2. La dualité de fonctions de la faute grave.

L’autre apport de l’arrêt de la chambre commerciale du 19 octobre 2022 est d’assigner une double fonction à la faute grave de l’agent commercial : elle prive l’agent commercial de toute indemnité de fin de contrat et ouvre une action en responsabilité civile au profit du mandant. L’article L. 134-13 du Code de commerce n’est pas un texte réglant une question de responsabilité civile. Dans ces conditions, pourquoi faire produire à la faute grave une fonction d’engagement de la responsabilité civile ? Deux éléments d’explication sont possibles. La première raison tient dans l’idée qu’il serait illogique de subordonner la responsabilité contractuelle du mandataire à une faute simple, d’une part, et la privation d’indemnité de fin de mandat à une faute grave, d’autre part. En second lieu, on relèvera que la faute grave est parfois utilisée par des textes législatifs de responsabilité civile. La faute grave est exigée par l’article 800 du code civil comme fait générateur de la responsabilité civile du mandataire de succession. Si le présent arrêt de la chambre commerciale de la Cour de cassation du 19 octobre 2022 mobilise donc d’importants arguments, une remarque interpelle le lecteur : pourquoi distinguer conceptuellement faute grave et faute lourde si ces deux types de fautes qualifiées produisent exactement les mêmes fonctions ? Le critère de distinction entre ces deux fautes ne devrait donc pas être de nature conceptuelle mais bien de nature  fonctionnelle.

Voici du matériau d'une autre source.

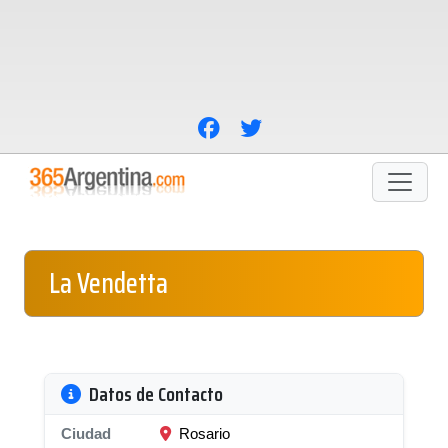
La Vendetta
Datos de Contacto
Ciudad
Rosario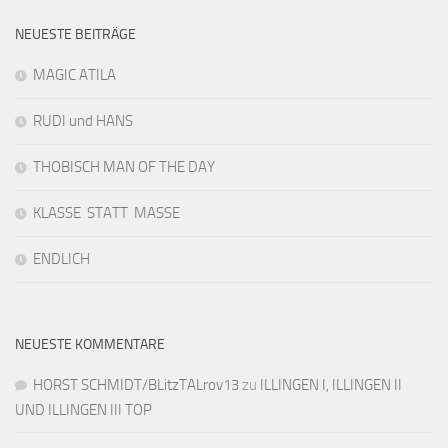
NEUESTE BEITRÄGE
MAGIC ATILA
RUDI und HANS
THOBISCH MAN OF THE DAY
KLASSE STATT MASSE
ENDLICH
NEUESTE KOMMENTARE
HORST SCHMIDT/BLitzTALrov13
zu
ILLINGEN I, ILLINGEN II
UND ILLINGEN III TOP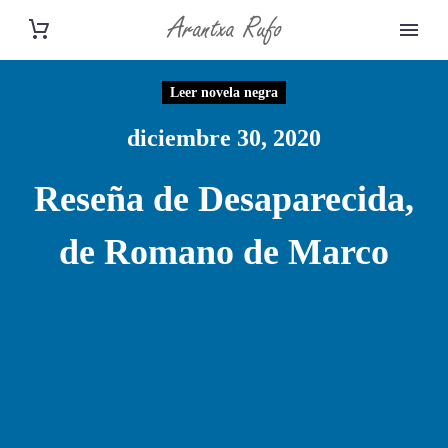
Leer novela negra
diciembre 30, 2020
Reseña de Desaparecida,
de Romano de Marco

[1] Cass. com., 19 oct. 2022, n°21-20.681.

[2] Cass. com., 15 oct. 2002, n° 00-18.122 : JurisData n° 2002-016033.

[3] Cass. com., 16 oct. 2001, n°99-11.932.

[4] Cass. com., 29 juin 2022, n°20-13.228 ; Cass. com, 29 juin 2022, n°20-11.952; JCP G 2022, n°35, comm. 959, note N. Dissaux.

[5]En faveur de l’assimilation faute grave/faute lourde, v.: Ph. Le Tourneau (dir.), « Droit de la responsabilité et des contrats, régimes d’indemnisation« , 2021/2022, Dalloz Action, n° 3121.161, p. 1274.

[6] Cass. 1re. civ., 29 oct. 2014, n°13-21.980; D. 2015, p. 188, note V. Mazeaud.